3. En l’espèce, la requête a été enregistrée au greffe du tribunal le 30 septembre 2022. Malgré la fin de non-recevoir soulevée en ce sens par la société La Folie et la commune d’Avignon, M. A ne justifie pas leur avoir notifié son recours dans le délai de quinze jours francs suivant l’enregistrement de sa requête. Il s’ensuit que la société La Folie et la commune d’Avignon sont fondées à soutenir que la requête est irrecevable au regard des dispositions de l’article R. 600-1 du code de justice administrative.
4. En second lieu, aux termes de l’article R. 600-4 du code de l’urbanisme : « Les requêtes dirigées contre une décision relative à l’occupation ou l’utilisation du sol régie par le présent code doivent, à peine d’irrecevabilité, être accompagnées du titre de propriété, de la promesse de vente, du bail, du contrat préliminaire mentionné à l’ article L. 261-15 du code de la construction et de l’habitation , du contrat de bail, ou de tout autre acte de nature à établir le caractère régulier de l’occupation ou de la détention de son bien par le requérant. ».
5. Le requérant se présente comme le propriétaire des parcelles cadastrées n°99 et 100 de la section CR, qui jouxtent le terrain d’assiette du projet en litige.
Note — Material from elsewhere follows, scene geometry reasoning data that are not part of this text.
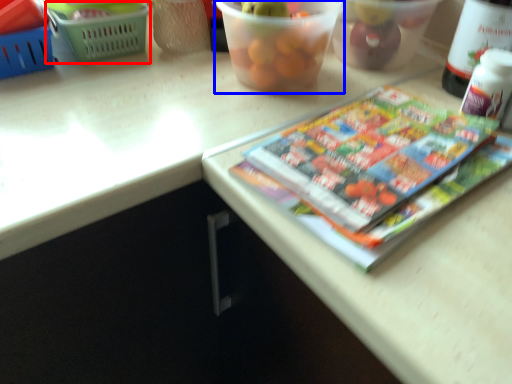
Question: Which of the following is the farthest to the observer, basket (highlighted by a red box) or glass bowl (highlighted by a blue box)?

Choices:
 (A) basket
 (B) glass bowl

Answer: (A)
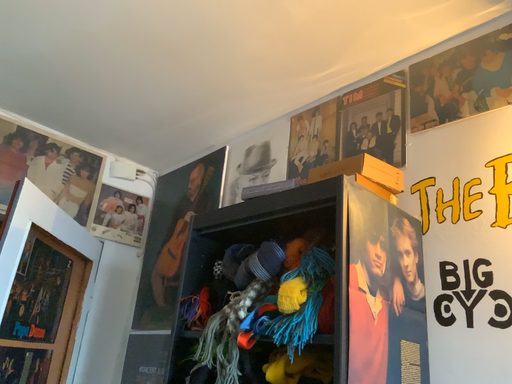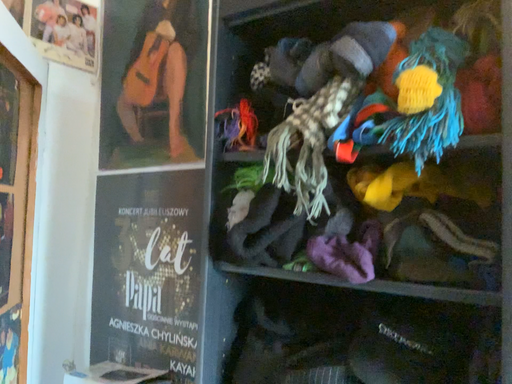
Question: How did the camera likely rotate when shooting the video?

Choices:
 (A) rotated right
 (B) rotated left

Answer: (A)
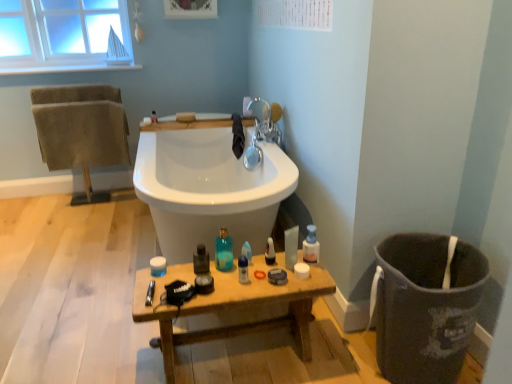
Question: Can you confirm if translucent plastic spray bottle at center, the 1th cleaning product when ordered from left to right, is taller than translucent blue glass bottle at center, which is the third toiletry in left-to-right order?

Choices:
 (A) no
 (B) yes

Answer: (A)

Question: Is translucent plastic spray bottle at center, arranged as the second cleaning product when viewed from the right, aimed at translucent blue glass bottle at center, which is the third toiletry in left-to-right order?

Choices:
 (A) yes
 (B) no

Answer: (A)

Question: Is translucent plastic spray bottle at center, arranged as the second cleaning product when viewed from the right, beside translucent blue glass bottle at center, the 2th toiletry in the bottom-to-top sequence?

Choices:
 (A) no
 (B) yes

Answer: (A)

Question: Does translucent plastic spray bottle at center, arranged as the second cleaning product when viewed from the right, lie in front of translucent blue glass bottle at center, the 2th toiletry in the bottom-to-top sequence?

Choices:
 (A) yes
 (B) no

Answer: (B)

Question: Does translucent plastic spray bottle at center, arranged as the second cleaning product when viewed from the right, have a greater width compared to translucent blue glass bottle at center, which is the third toiletry in left-to-right order?

Choices:
 (A) yes
 (B) no

Answer: (B)

Question: Does point (44, 160) appear closer or farther from the camera than point (239, 271)?

Choices:
 (A) farther
 (B) closer

Answer: (A)

Question: From a real-world perspective, relative to blue glossy bottle at center, the 2th mouthwash in the left-to-right sequence, is brown textured towels at left, the 2th bath towel from the right, vertically above or below?

Choices:
 (A) below
 (B) above

Answer: (B)

Question: Is brown textured towels at left, which is the first bath towel in left-to-right order, taller or shorter than blue glossy bottle at center, the 2th mouthwash in the left-to-right sequence?

Choices:
 (A) short
 (B) tall

Answer: (B)

Question: Is brown textured towels at left, which is the first bath towel in left-to-right order, inside the boundaries of blue glossy bottle at center, which is the 1th mouthwash in right-to-left order, or outside?

Choices:
 (A) outside
 (B) inside

Answer: (A)

Question: In terms of width, does translucent blue glass bottle at center, the 2th toiletry in the bottom-to-top sequence, look wider or thinner when compared to blue glossy bottle at center, which is the 1th mouthwash in right-to-left order?

Choices:
 (A) thin
 (B) wide

Answer: (B)

Question: Relative to blue glossy bottle at center, the 2th mouthwash in the left-to-right sequence, is translucent blue glass bottle at center, which is counted as the 3th toiletry, starting from the top, in front or behind?

Choices:
 (A) behind
 (B) front

Answer: (A)

Question: Choose the correct answer: Is translucent blue glass bottle at center, which is counted as the 3th toiletry, starting from the top, inside blue glossy bottle at center, the 2th mouthwash in the left-to-right sequence, or outside it?

Choices:
 (A) outside
 (B) inside

Answer: (A)

Question: Based on their positions, is translucent blue glass bottle at center, the 2th toiletry when ordered from right to left, located to the left or right of blue glossy bottle at center, which is the 1th mouthwash in right-to-left order?

Choices:
 (A) left
 (B) right

Answer: (A)

Question: Is translucent plastic bottle at center, which appears as the third toiletry when viewed from the front, situated inside translucent blue glass bottle at center, the 2th toiletry in the bottom-to-top sequence, or outside?

Choices:
 (A) inside
 (B) outside

Answer: (B)

Question: Considering the positions of translucent plastic bottle at center, which is the 2th toiletry in back-to-front order, and translucent blue glass bottle at center, which is counted as the 3th toiletry, starting from the top, in the image, is translucent plastic bottle at center, which is the 2th toiletry in back-to-front order, taller or shorter than translucent blue glass bottle at center, which is counted as the 3th toiletry, starting from the top,?

Choices:
 (A) short
 (B) tall

Answer: (A)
En dépit de la fin de non-recevoir soulevée par la société La Folie et la commune d’Avignon, M. A ne produit aucun titre de propriété. Par suite, la société La Folie et la commune d’Avignon sont aussi fondées à soutenir que la requête est irrecevable au regard des dispositions de l’article R. 600-4 du code de justice administrative.
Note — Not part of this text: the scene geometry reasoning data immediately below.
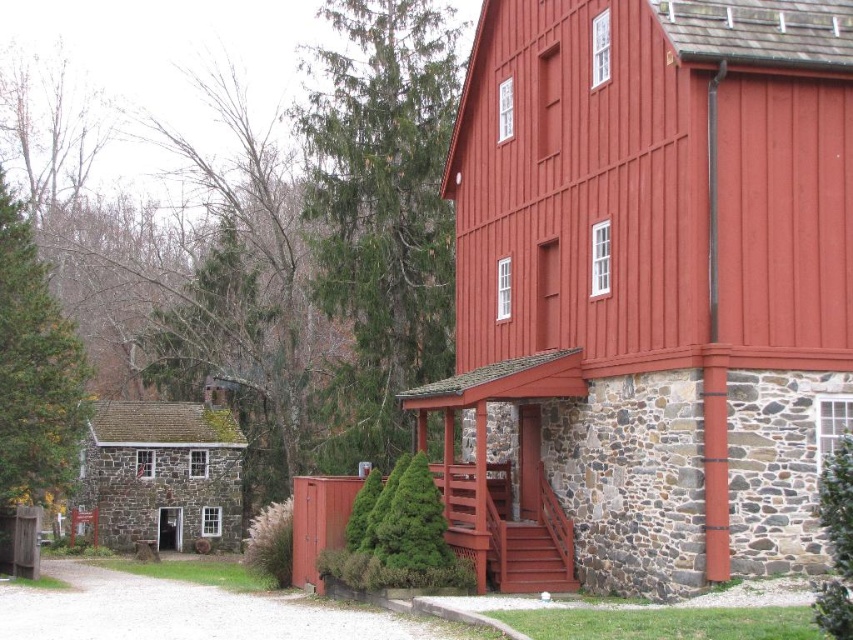
You are standing in the rural scene and want to determine which of the two points, point (548, 248) or point (843, 486), is closer to you. Based on the scene description, which point is nearer?

Point (548, 248) is closer to the viewer than point (843, 486) because the description states that point (548, 248) is further to the viewer than point (843, 486).

You are a delivery person approaching the stone house at lower left and the gray gravel driveway at lower left. Which one do you need to go around first?

The stone house at lower left is much taller than the gray gravel driveway at lower left, so you need to go around the stone house at lower left first.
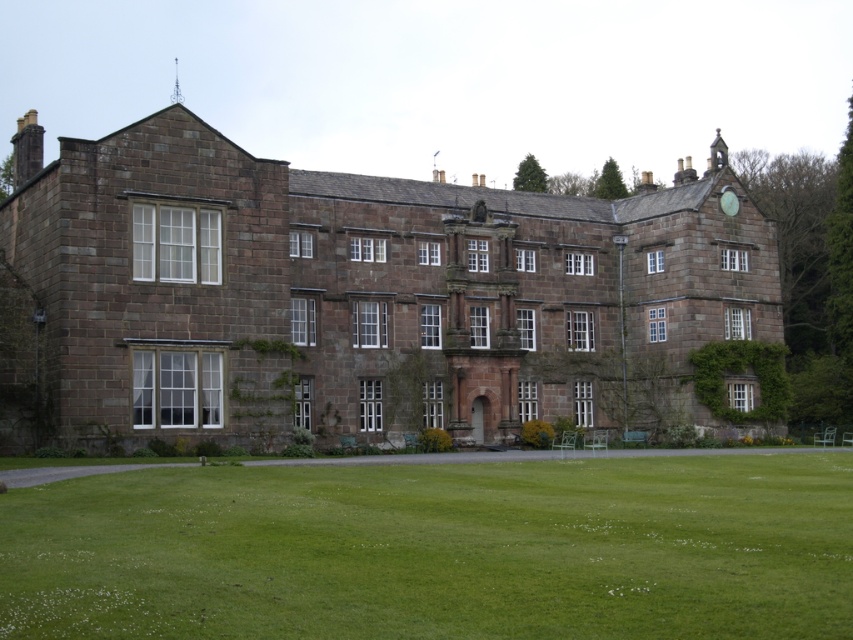
Question: Which point is closer to the camera?

Choices:
 (A) (15, 400)
 (B) (732, 538)

Answer: (B)

Question: Which object is farther from the camera taking this photo?

Choices:
 (A) green grass at lower center
 (B) brown stone mansion at center

Answer: (B)

Question: Can you confirm if brown stone mansion at center is smaller than green grass at lower center?

Choices:
 (A) yes
 (B) no

Answer: (B)

Question: Where is brown stone mansion at center located in relation to green grass at lower center in the image?

Choices:
 (A) above
 (B) below

Answer: (A)

Question: Which point is closer to the camera?

Choices:
 (A) brown stone mansion at center
 (B) green grass at lower center

Answer: (B)

Question: Is brown stone mansion at center above green grass at lower center?

Choices:
 (A) no
 (B) yes

Answer: (B)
6. Il résulte de tout ce qui précède que la requête de M. A est irrecevable et doit, par suite, être rejetée.
Sur les frais liés au litige :
7. Les dispositions de l’article L. 761-1 du code de justice administrative font obstacle à ce que soit mise à la charge de la commune d’Avignon, qui n’est pas la partie perdante dans la présente instance, la somme demandée à ce titre par M. A. Dans les circonstances de l’espèce, il y a lieu de mettre à la charge de M. A une somme de 1200 euros à verser à la SARL La Folie sur ce même fondement.
D E C I D E :
Article 1er : La requête de M. A est rejetée.
Article 2 : M. A versera la somme de 1 200 euros à la société La Folie au titre des dispositions de l’article L. 761-1 du code de justice administrative.
Article 3 : Le présent jugement sera notifié à M. A, à la SARL La Folie et à la commune d’Avignon.
Délibéré après l’audience du 17 décembre 2024 où siégeaient :
— Mme Boyer, présidente,
— Mme Lahmar, conseillère,
— M. Pumo, conseiller.
Rendu public par mise à disposition au greffe le 31 décembre 2024.
Le rapporteur,
J. PUMO
La présidente,
C. BOYERLa greffière,
N. LASNIER
La République mande et ordonne au préfet de Vaucluse en ce qui le concerne ou à tous commissaires de justice à ce requis en ce qui concerne les voies de droit commun contre les parties privées, de pourvoir à l’exécution de la présente décision.